*WHAT IS REQUIRED*. Reproduce the part of the post about the Eiga Arts festival that runs between "Eiga Arts Experimental" and "his own work.", inclusive.

Eiga Arts Experimental Film Festival with Scott Stark, Yamada Isao and Onishi Kenji
Joss Winn
josswinn
Tue Nov 16 08:57:38 EST 1999
Hello everyone,
It seems to have been a while since I contributed anything to this list.
The last time I wrote, I had just come back from Tokyo after selecting
Japanese films for last weekend's Eiga Arts festival (13/14 November). The
festival went well and Scott Stark left to go onto Kobe(15th)
with the festival's foreign films and further screenings of his own work.
>From there he went to Nagoya(16th) and will finish in Tokyo(20th).
Over two days we presented 33 films in four programmes, split pretty
evenly between Japanese and foreign (mostly North American) work in a
Buddhist temple (the screen went in front of a rather large golden shrine
with the Buddha in its center), in the middle of Saga city (pop. 180,000).
About 150 people came over the two days, two newspapers ran articles before
and after the festival and the prefectural NHK (PBS/BBC equivalent), ran a
5 minute piece on the festival (twice during prime time) and then a news
report in the afternoon after the first screening. Much of the media
attention concentrated on Scott and myself, two foreigners doing something
different and 'international' in a fairly rural part of Japan. For
information on Scott Stark, take a look at the April Eiga Arts calendar
(there's a link at the bottom of this post).

*PROVIDED MATERIAL*.

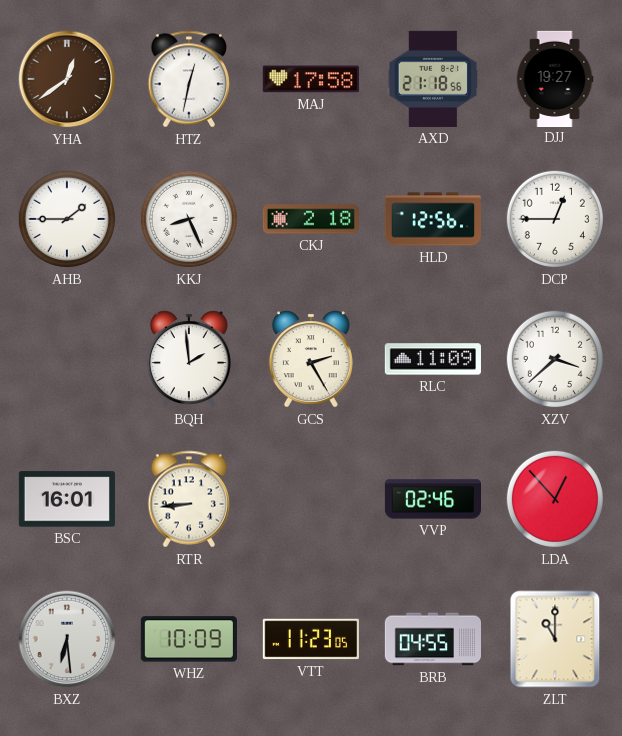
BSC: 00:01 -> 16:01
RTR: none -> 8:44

*EXERCISE RESULT*.
Eiga Arts Experimental Film Festival with Scott Stark, Yamada Isao and Onishi Kenji
Joss Winn
josswinn
Tue Nov 16 08:57:38 EST 1999
Hello everyone,
It seems to have been a while since I contributed anything to this list.
The last time I wrote, I had just come back from Tokyo after selecting
Japanese films for last weekend's Eiga Arts festival (13/14 November). The
festival went well and Scott Stark left to go onto Kobe(15th)
with the festival's foreign films and further screenings of his own work.